Zachary Klaassen: Yeah, I think it's a great point. You mentioned the monotherapy hit a lot of the endpoints, which is important. And I think as you mentioned, that take-home message with the three months or less PSA doubling time, those are really the patients we're worried about that are going to progress. If those patients had a PSMA PET scan, they're probably already metastatic hormone-sensitive. So I think that ties to the doublet nicely.

Any concluding statements? Any take-home messages for our listeners, Steve?

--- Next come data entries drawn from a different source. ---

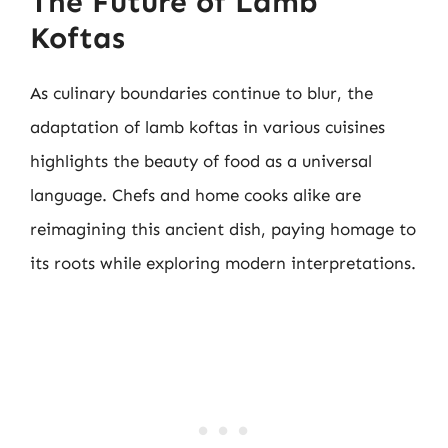
The Future of Lamb
Koftas
As culinary boundaries continue to blur, the
adaptation of lamb koftas in various cuisines
highlights the beauty of food as a universal
language. Chefs and home cooks alike are
reimagining this ancient dish, paying homage to
its roots while exploring modern interpretations.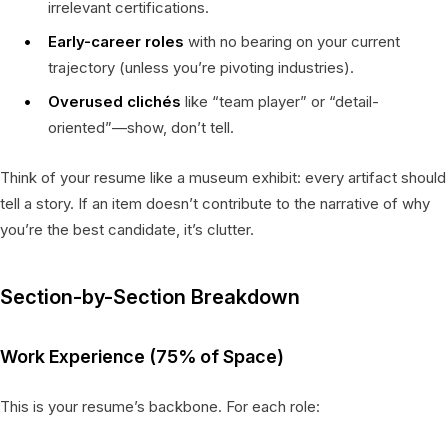
irrelevant certifications.
Early-career roles
with no bearing on your current
trajectory (unless you’re pivoting industries).
Overused clichés
like “team player” or “detail-
oriented”—show, don’t tell.
Think of your resume like a museum exhibit: every artifact should
tell a story. If an item doesn’t contribute to the narrative of why
you’re the best candidate, it’s clutter.
Section-by-Section Breakdown
Work Experience (75% of Space)
This is your resume’s backbone. For each role: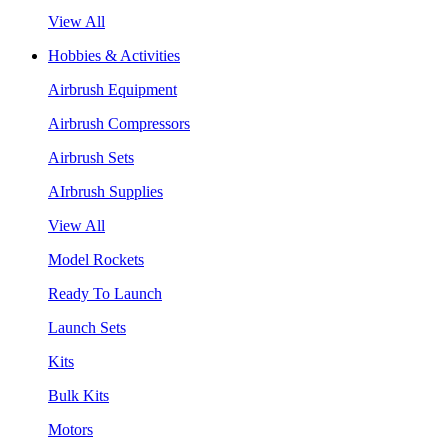
View All
Hobbies & Activities
Airbrush Equipment
Airbrush Compressors
Airbrush Sets
AIrbrush Supplies
View All
Model Rockets
Ready To Launch
Launch Sets
Kits
Bulk Kits
Motors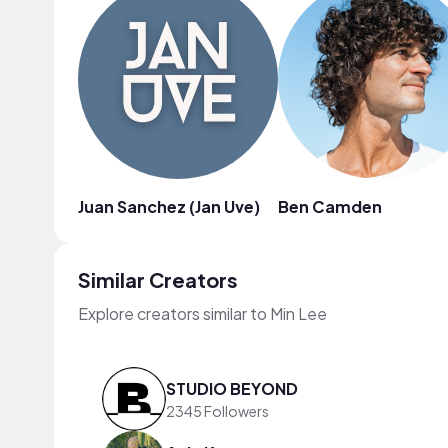
Juan Sanchez (Jan Uve)
Ben Camden
Similar Creators
Explore creators similar to Min Lee
STUDIO BEYOND
2345 Followers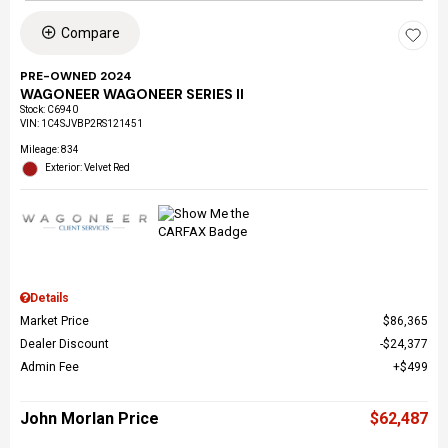
Compare
PRE-OWNED 2024
WAGONEER WAGONEER SERIES II
Stock
:
C6940
VIN:
1C4SJVBP2RS121451
Mileage: 834
Exterior: Velvet Red
Details
Market Price
$86,365
Dealer Discount
$24,377
Admin Fee
$499
John Morlan Price
$62,487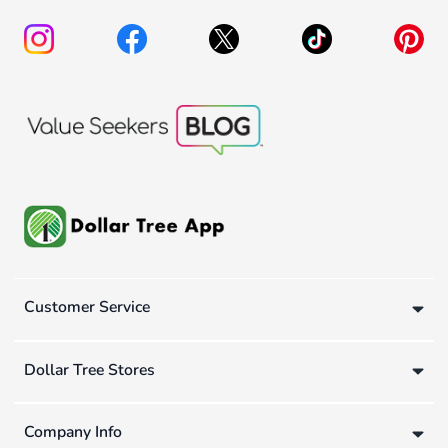
Customer Service
Dollar Tree Stores
Company Info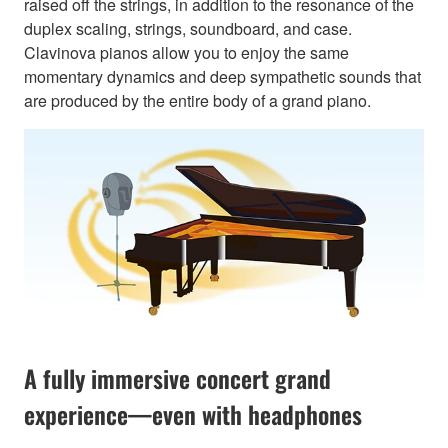
raised off the strings, in addition to the resonance of the
duplex scaling, strings, soundboard, and case.
Clavinova pianos allow you to enjoy the same
momentary dynamics and deep sympathetic sounds that
are produced by the entire body of a grand piano.
A fully immersive concert grand
experience—even with headphones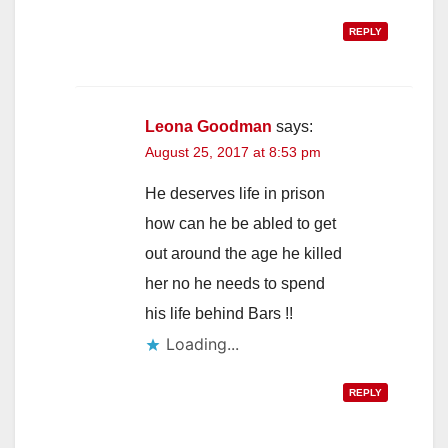
REPLY
Leona Goodman
says:
August 25, 2017 at 8:53 pm
He deserves life in prison
how can he be abled to get
out around the age he killed
her no he needs to spend
his life behind Bars !!
Loading...
REPLY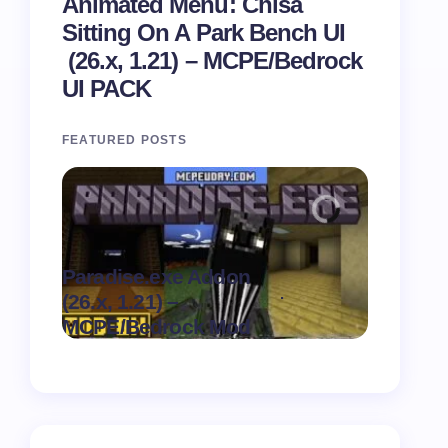
Animated Menu: Chisa
Sitting On A Park Bench UI
(26.x, 1.21) – MCPE/Bedrock
UI PACK
FEATURED POSTS
Paradise.exe Addon
Clean Da
.
(26.x, 1.21) –
(26.x, 1.
on
August 7,
MCPE/Bedrock Mod
MCPE/Be
2026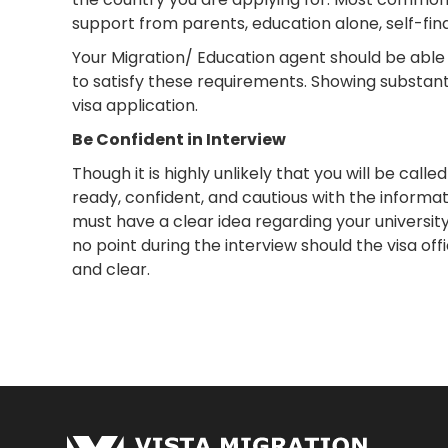
support from parents, education alone, self-fin
Your Migration/ Education agent should be able t
to satisfy these requirements. Showing substantia
visa application.
Be Confident in Interview
Though it is highly unlikely that you will be call
ready, confident, and cautious with the informati
must have a clear idea regarding your university
no point during the interview should the visa off
and clear.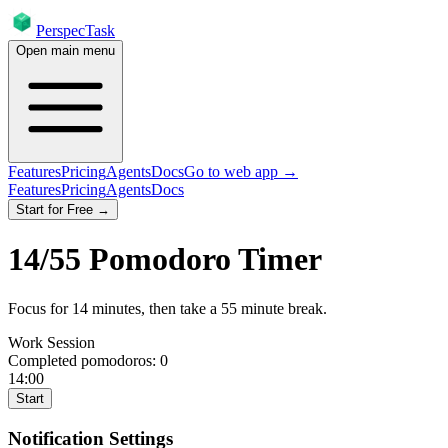
PerspecTask
Open main menu
Features
Pricing
Agents
Docs
Go to web app →
Features
Pricing
Agents
Docs
Start for Free →
14
/
55
Pomodoro Timer
Focus for
14
minutes
, then take a
55
minute break
.
Work Session
Completed pomodoros:
0
14:00
Start
Notification Settings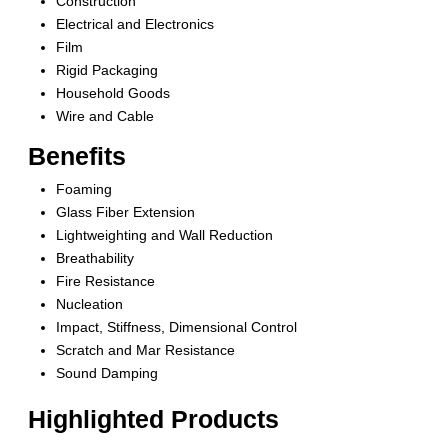
Construction
Electrical and Electronics
Film
Rigid Packaging
Household Goods
Wire and Cable
Benefits
Foaming
Glass Fiber Extension
Lightweighting and Wall Reduction
Breathability
Fire Resistance
Nucleation
Impact, Stiffness, Dimensional Control
Scratch and Mar Resistance
Sound Damping
Highlighted Products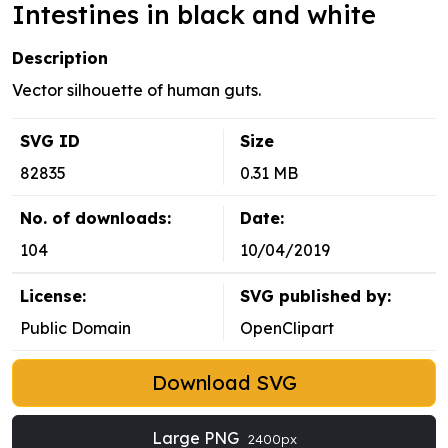
Intestines in black and white
Description
Vector silhouette of human guts.
SVG ID
Size
82835
0.31 MB
No. of downloads:
Date:
104
10/04/2019
License:
SVG published by:
Public Domain
OpenClipart
Download SVG
Large PNG
2400px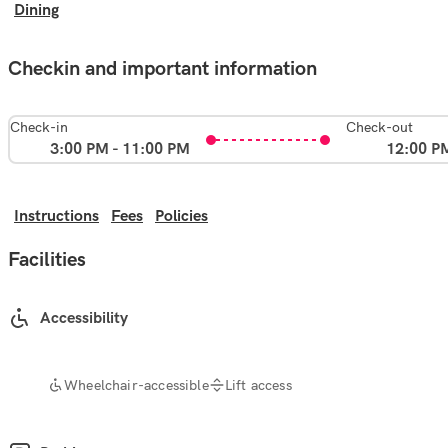
Dining
Checkin and important information
Check-in
Check-out
3:00 PM - 11:00 PM
12:00 P
Instructions
Fees
Policies
Facilities
Accessibility
Wheelchair-accessible
Lift access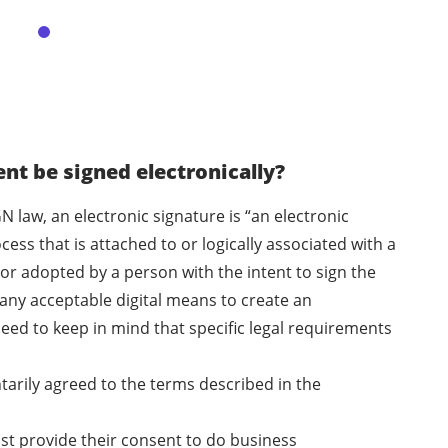
t be signed electronically?
N law, an electronic signature is “an electronic
ess that is attached to or logically associated with a
or adopted by a person with the intent to sign the
any acceptable digital means to create an
eed to keep in mind that specific legal requirements
ntarily agreed to the terms described in the
ust provide their consent to do business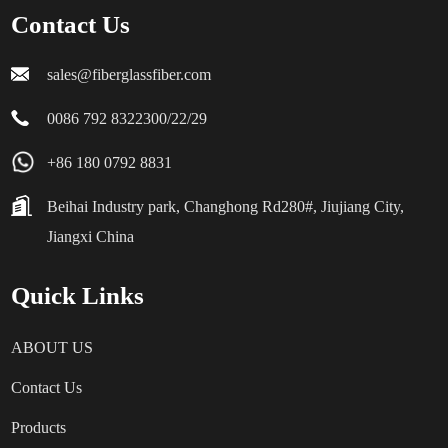
Contact Us
sales@fiberglassfiber.com
0086 792 8322300/22/29
+86 180 0792 8831
Beihai Industry park, Changhong Rd280#, Jiujiang City,
Jiangxi China
Quick Links
ABOUT US
Contact Us
Products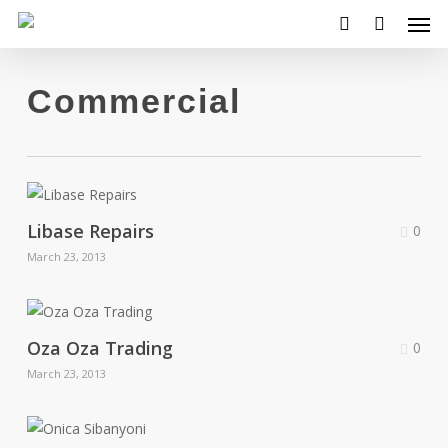
Men
Skip
to
search
main
content
Commercial
Libase Repairs
0
March 23, 2013
Oza Oza Trading
0
March 23, 2013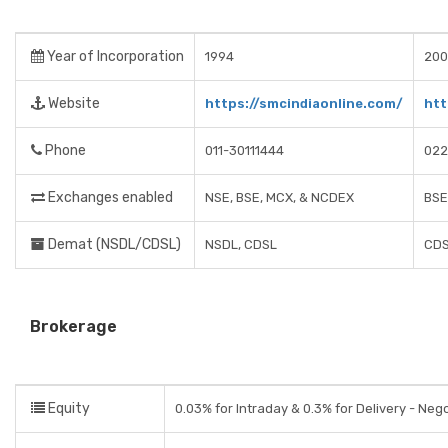
Year of Incorporation
1994
200
Website
https://smcindiaonline.com/
htt
Phone
011-30111444
022
Exchanges enabled
NSE, BSE, MCX, & NCDEX
BSE
Demat (NSDL/CDSL)
NSDL, CDSL
CDS
Brokerage
Equity
0.03% for Intraday & 0.3% for Delivery - Neg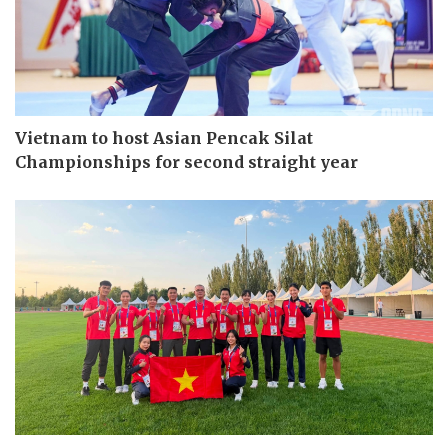
Vietnam to host Asian Pencak Silat
Championships for second straight year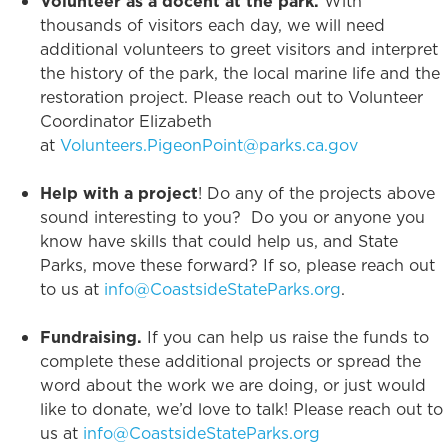
Volunteer as a docent at the park.
With
thousands of visitors each day, we will need
additional volunteers to greet visitors and interpret
the history of the park, the local marine life and the
restoration project. Please reach out to Volunteer
Coordinator Elizabeth
at
Volunteers.PigeonPoint@parks.ca.gov
Help with a project
! Do any of the projects above
sound interesting to you? Do you or anyone you
know have skills that could help us, and State
Parks, move these forward? If so, please reach out
to us at
info@CoastsideStateParks.org
.
Fundraising.
If you can help us raise the funds to
complete these additional projects or spread the
word about the work we are doing, or just would
like to donate, we’d love to talk! Please reach out to
us at
info@CoastsideStateParks.org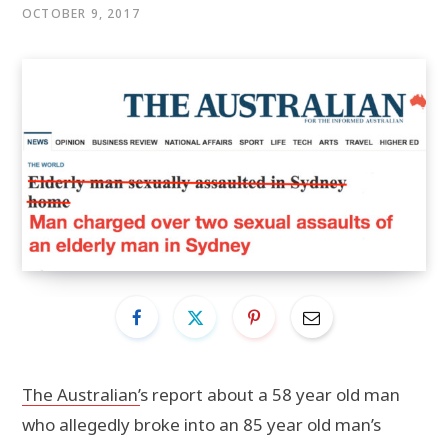
OCTOBER 9, 2017
The Australian’
s report about a 58 year old man
who allegedly broke into an 85 year old man’s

Stephen Freedland: Yeah, I mean, it is just really hard to ignore this kind of data. I mean, we have an unprecedented 40% reduction in the risk of overall death. I know there's been some naysayers saying, "Look, you're going to be on therapy for a long time." True. I think we could in the real world consider multiple rounds of treatment suspension. That was not what was done in the trial. I think, for monotherapy, you could consider no treatment suspension. Again, not what was done in the trial, to try and boost that efficacy. But it's just really hard to ignore this very clear benefit we're seeing for our patients. So for the sake of our patients, this absolutely needs to be, at least combination therapy, the new standard of care, and in the right patient, potentially monotherapy.

Zachary Klaassen: Yeah, well said. Steve, congratulations to you, to Neal Shore, to the Pfizer and Astellas teams, to the patients that were involved in the trial, everybody. Just a huge undertaking for decades now, essentially. Another great presentation. And I know you've been busy with multiple aspects, and people wanted some of your time. We appreciate you joining us on UroToday.

Stephen Freedland: No, absolutely. Thanks for having me. It's great. We've got to spread the word. These are really unprecedented data that need to be out there.

Zachary Klaassen: Absolutely. Thanks so much, Steve.

Stephen Freedland: Thanks so much, Zach.